Hometown News For Orange County, Texas

Biz owners applaud Abbott's benefits cut

Local businesses, from Reliable Cleaners, to Sonic, to Jack in the Box, to O’Reilly Auto Parts, are looking for workers.

 Orange County business small owners are counting the days until June 26.

That’s when the $300-a-week Federal Pandemic Unemployment Compensation is set to run out in Texas after Gov. Greg Abbott announced Monday the state is dropping out of the federal program to help address a labor shortage.

“As a small business guy, that’s big news for us,” said Keith Wallace, owner of Orange County’s Reliable Cleaners.  

“It’s next to impossible to get staffed up. You check all the avenues. One part of my work is fulltime and staffed, but I need some breathing room. I have to have the right amount of people to pull it off.

“So many people have had a hard time getting people to show.”

Everywhere you go these days, businesses have the “Help Wanted” signs out. Owners say it’s because the federal government – under both Presidents Donald Trump and Joe Biden – has made it more lucrative to draw unemployment than to work for a paycheck.

The first CARES Act in 2020 included a $600-per-week “unemployment enhancement” to help workers through what everyone hoped would be a short time off work.

The federal sweetener was cut to $300-per-week in 2021.

Mike LeMoine, owner of Spanky’s Bar and Grill, has recently started closing his popular 16th Street eatery on Tuesdays because of staffing shortages.

“We have really been super busy throughout the pandemic,” said LeMoine, who employs 56 workers. “Even when we were shut down for inside dining, we’ve been working guys 80 hours per week, 12 to 14 hours per day for six days a week.

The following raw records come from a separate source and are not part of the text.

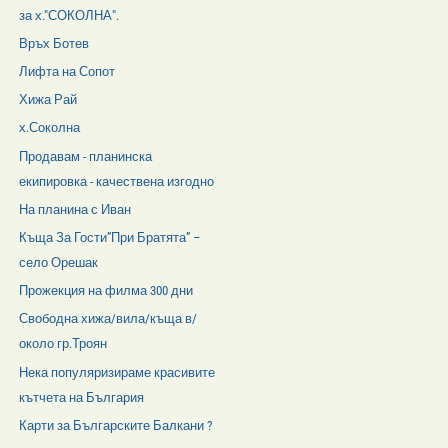
за х."СОКОЛНА".
Връх Ботев
Лифта на Сопот
Хижа Рай
х.Соколна
Продавам - планинска
екипировка - качествена изгодно
На планина с Иван
Къща За Гости”При Братята” –
село Орешак
Прожекция на филма 300 дни
Свободна хижа/вила/къща в/
около гр.Троян
Нека популяризираме красивите
кътчета на България
Карти за Българските Балкани ?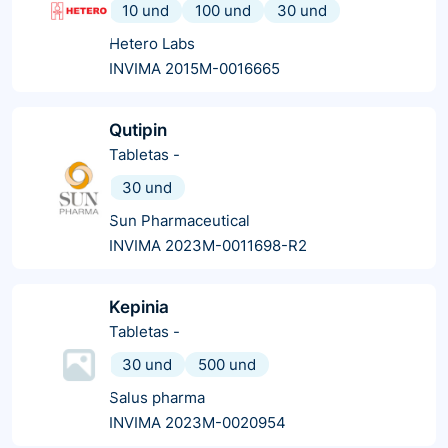
10 und
100 und
30 und
Hetero Labs
INVIMA 2015M-0016665
Qutipin
Tabletas
-
30 und
Sun Pharmaceutical
INVIMA 2023M-0011698-R2
Kepinia
Tabletas
-
30 und
500 und
Salus pharma
INVIMA 2023M-0020954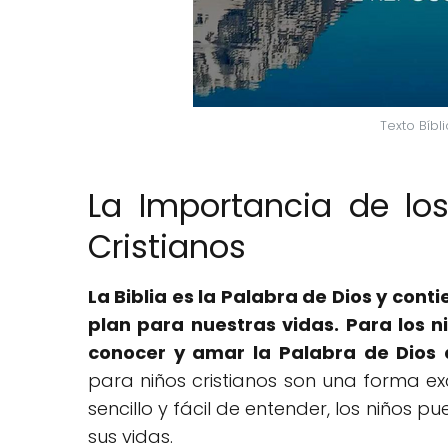
Texto Bíbl
La Importancia de los
Cristianos
La Biblia es la Palabra de Dios y cont
plan para nuestras vidas. Para los n
conocer y amar la Palabra de Dios
para niños cristianos son una forma exce
sencillo y fácil de entender, los niños 
sus vidas.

“That was truly taking a toll on the employees. You could see it in their faces. It wasn’t worth it. Closing on Tuesdays has been good for morale. My people are smiling a lot more.”

LeMoine is smiling more, too.

“Things are starting to get a little better,” he said. “We’re OK for waitresses and dishwashers, but we’re short on cooks.

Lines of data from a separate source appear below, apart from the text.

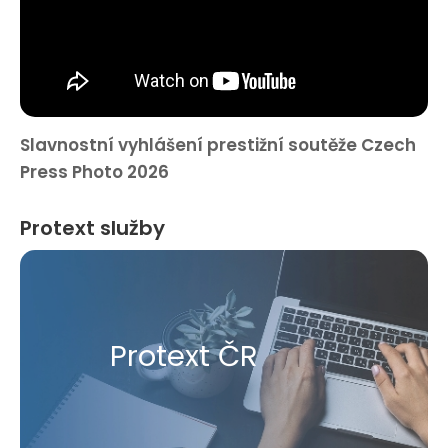
Slavnostní vyhlášení prestižní soutěže Czech
Press Photo 2026
Protext služby
Protext ČR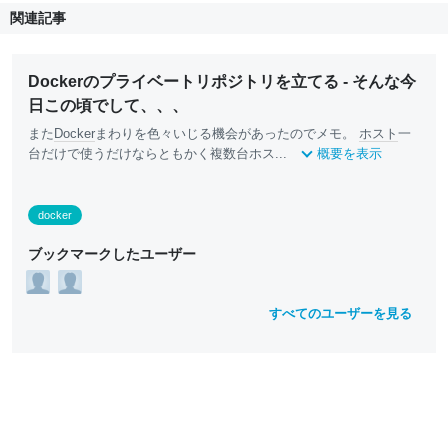
関連記事
Dockerのプライベートリポジトリを立てる - そんな今
日この頃でして、、、
また
Docker
まわりを色々いじる機会があったのでメモ。
ホスト
一
台だけで使うだけならともかく複数台ホス...
概要を表示
docker
ブックマークしたユーザー
すべてのユーザーを見る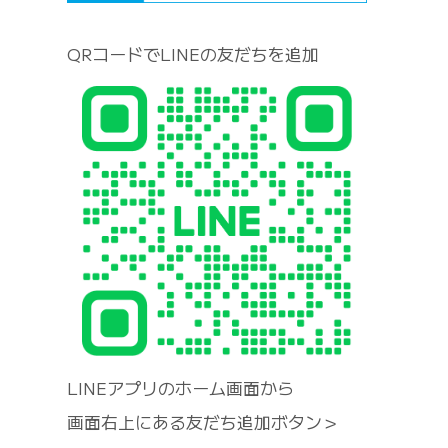
QRコードでLINEの友だちを追加
LINEアプリのホーム画面から
画面右上にある友だち追加ボタン＞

“I just hired two and I need a couple more. I think when they end the extra payments at the end of June, it’ll cause things to open up.”

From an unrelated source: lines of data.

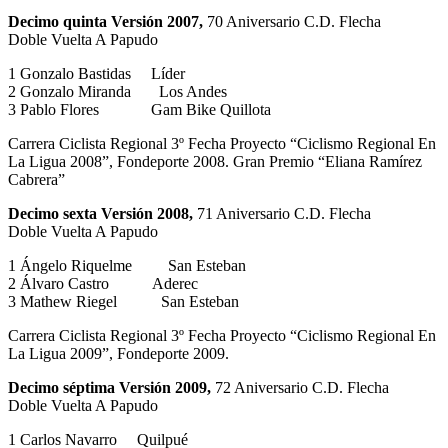
Decimo quinta Versión 2007,
70 Aniversario C.D. Flecha
Doble Vuelta A Papudo
1 Gonzalo Bastidas Líder
2 Gonzalo Miranda Los Andes
3 Pablo Flores Gam Bike Quillota
Carrera Ciclista Regional 3º Fecha Proyecto “Ciclismo Regional En
La Ligua 2008”, Fondeporte 2008. Gran Premio “Eliana Ramírez
Cabrera”
Decimo sexta Versión 2008,
71 Aniversario C.D. Flecha
Doble Vuelta A Papudo
1 Ángelo Riquelme San Esteban
2 Álvaro Castro Aderec
3 Mathew Riegel San Esteban
Carrera Ciclista Regional 3º Fecha Proyecto “Ciclismo Regional En
La Ligua 2009”, Fondeporte 2009.
Decimo séptima Versión 2009,
72 Aniversario C.D. Flecha
Doble Vuelta A Papudo
1 Carlos Navarro Quilpué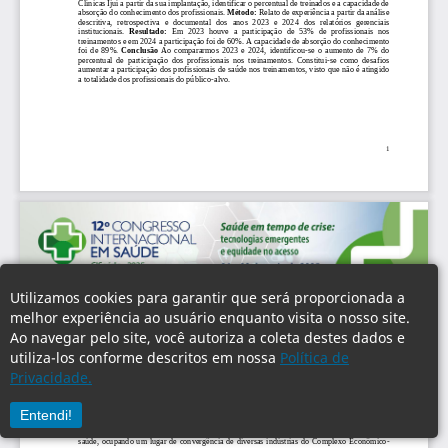
Utilizamos cookies para garantir que será proporcionada a
melhor experiência ao usuário enquanto visita o nosso site.
Ao navegar pelo site, você autoriza a coleta destes dados e
utiliza-los conforme descritos em nossa
Política de
Privacidade.
Entendi!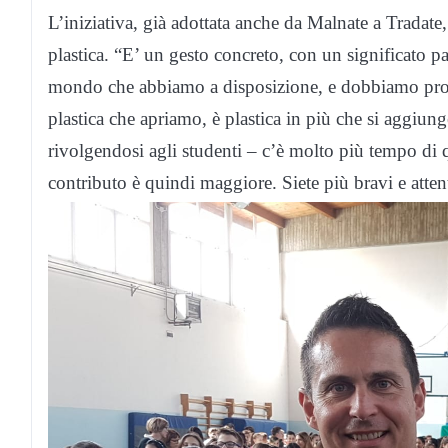
L’iniziativa, già adottata anche da Malnate a Tradate,
plastica. “E’ un gesto concreto, con un significato p
mondo che abbiamo a disposizione, e dobbiamo prote
plastica che apriamo, è plastica in più che si aggiung
rivolgendosi agli studenti – c’è molto più tempo di q
contributo è quindi maggiore. Siete più bravi e attent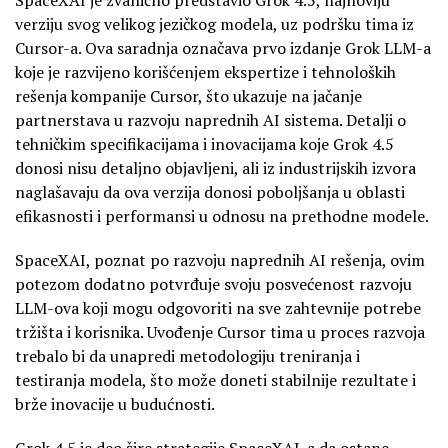
verziju svog velikog jezičkog modela, uz podršku tima iz
Cursor-a. Ova saradnja označava prvo izdanje Grok LLM-a
koje je razvijeno korišćenjem ekspertize i tehnoloških
rešenja kompanije Cursor, što ukazuje na jačanje
partnerstava u razvoju naprednih AI sistema. Detalji o
tehničkim specifikacijama i inovacijama koje Grok 4.5
donosi nisu detaljno objavljeni, ali iz industrijskih izvora
naglašavaju da ova verzija donosi poboljšanja u oblasti
efikasnosti i performansi u odnosu na prethodne modele.
SpaceXAI, poznat po razvoju naprednih AI rešenja, ovim
potezom dodatno potvrđuje svoju posvećenost razvoju
LLM-ova koji mogu odgovoriti na sve zahtevnije potrebe
tržišta i korisnika. Uvođenje Cursor tima u proces razvoja
trebalo bi da unapredi metodologiju treniranja i
testiranja modela, što može doneti stabilnije rezultate i
brže inovacije u budućnosti.
Grok 4.5 je deo šire strategije SpaceXAI-a da ostane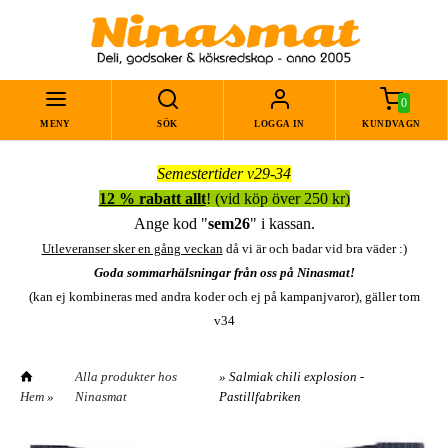
0
MENY
SÖK
LOGGA IN
KUNDVAGN
Semestertider v29-34
12 % rabatt allt
! (vid köp över 250 kr)
Ange kod "
sem26
" i kassan.
Utleveranser sker en gång veckan
då vi är och badar vid bra väder :)
Goda sommarhälsningar från oss på Ninasmat!
(kan ej kombineras med andra koder och ej på kampanjvaror), gäller tom
v34
Alla produkter hos
» Salmiak chili explosion -
Hem
»
Ninasmat
Pastillfabriken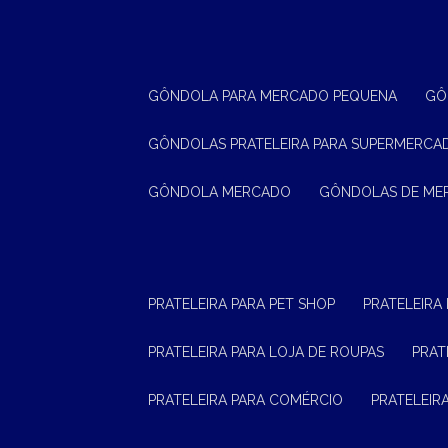
GÔNDOLA PARA MERCADO PEQUENA
G
GÔNDOLAS PRATELEIRA PARA SUPERMERCA
GÔNDOLA MERCADO
GÔNDOLAS DE M
PRATELEIRA PARA PET SHOP
PRATELEIRA
PRATELEIRA PARA LOJA DE ROUPAS
PRA
PRATELEIRA PARA COMÉRCIO
PRATELEI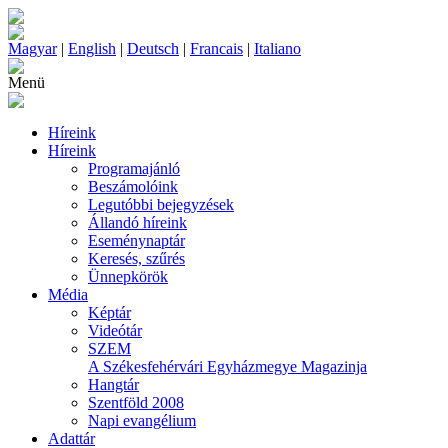
Magyar
|
English
|
Deutsch
|
Francais
|
Italiano
Menü
Híreink
Híreink
Programajánló
Beszámolóink
Legutóbbi bejegyzések
Állandó híreink
Eseménynaptár
Keresés, szűrés
Ünnepkörök
Média
Képtár
Videótár
SZEM
A Székesfehérvári Egyházmegye Magazinja
Hangtár
Szentföld 2008
Napi evangélium
Adattár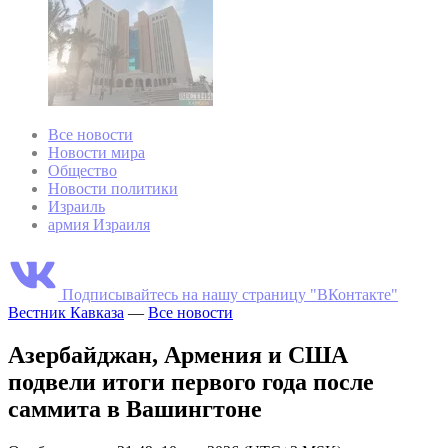
Все новости
Новости мира
Общество
Новости политики
Израиль
армия Израиля
Подписывайтесь на нашу страницу "ВКонтакте"
Вестник Кавказа
—
Все новости
Азербайджан, Армения и США
подвели итоги первого года после
саммита в Вашингтоне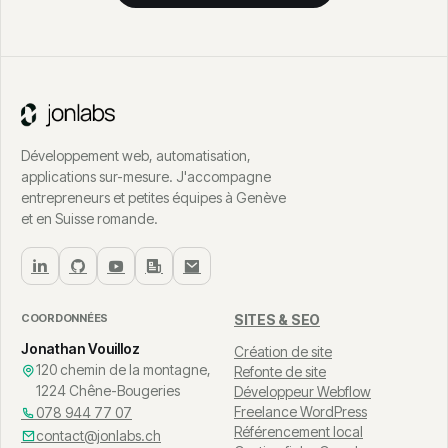
Développement web, automatisation,
applications sur-mesure. J'accompagne
entrepreneurs et petites équipes à Genève
et en Suisse romande.
COORDONNÉES
SITES & SEO
Jonathan Vouilloz
Création de site
120 chemin de la montagne,
Refonte de site
1224 Chêne-Bougeries
Développeur Webflow
Freelance WordPress
078 944 77 07
Référencement local
contact@jonlabs.ch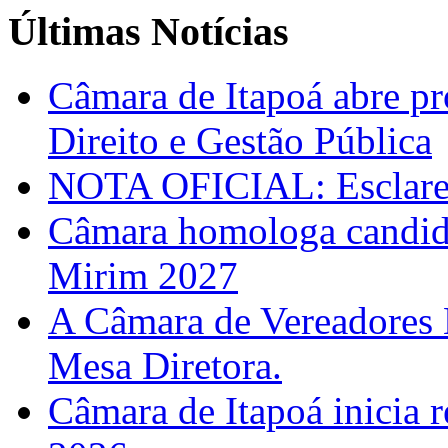
Últimas Notícias
Câmara de Itapoá abre pr
Direito e Gestão Pública
NOTA OFICIAL: Esclarec
Câmara homologa candid
Mirim 2027
A Câmara de Vereadores 
Mesa Diretora.
Câmara de Itapoá inicia r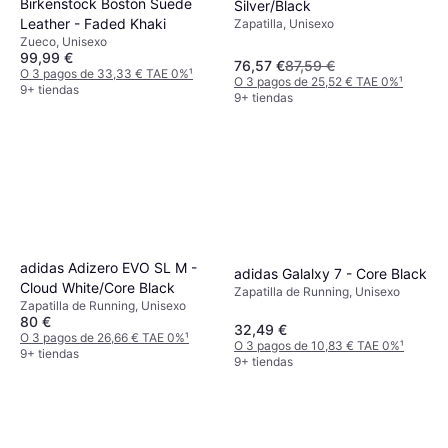
Birkenstock Boston Suede
Silver/Black
Leather - Faded Khaki
Zapatilla, Unisexo
Zueco, Unisexo
99,99 €
76,57 €
87,59 €
O 3 pagos de 33,33 € TAE 0%
¹
O 3 pagos de 25,52 € TAE 0%
¹
9+ tiendas
9+ tiendas
adidas Adizero EVO SL M -
adidas Galalxy 7 - Core Black
Cloud White/Core Black
Zapatilla de Running, Unisexo
Zapatilla de Running, Unisexo
80 €
32,49 €
O 3 pagos de 26,66 € TAE 0%
¹
O 3 pagos de 10,83 € TAE 0%
¹
9+ tiendas
9+ tiendas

Texas workers whose job ended last spring because of the COVID-19 forced closures were eligible for six months of weekly state unemployment checks, which equaled basically 50 percent of earnings at the previous job.

But then Congress provided the $600-per-week “unemployment enhancement.”

Suddenly, people who made $8 per hour ($320 per week) were collecting $766 per week in unemployment, including the $600 Federal Pandemic Unemployment Compensation. Restaurant cooks who used to make $12.50 per hour ($500 per week) were collecting $860 per week in unemployment.

When restaurants and other service industry jobs were allowed to reopen in the summer, small businesses were unable to persuade their former employees to return to work, because they would effectively take a paycut.

That $600 per week “enhancement” expired last year but it was replaced in March by a $300-per-week enhancement, which was supposed to run into September.

Abbott ended that.

“I hired a guy this morning,” Wallace said. “The only requirement is that you have a pulse.”

Wallace said his dry-cleaning business was devastated by the shutdown.

“Every reason you had to dress up was outlawed,” he said. “You couldn’t go to church, couldn’t go out to eat, couldn’t go on a date and people working at home don’t have to dress up. Yet we were labeled an essential business. Why do you need me? Just to help the politicians dress up?

He said if not for his contracts with local police and fire departments, he might have closed his doors for good.

“I don’t know how long it’ll take to get back to what it was. But we’re inching back.”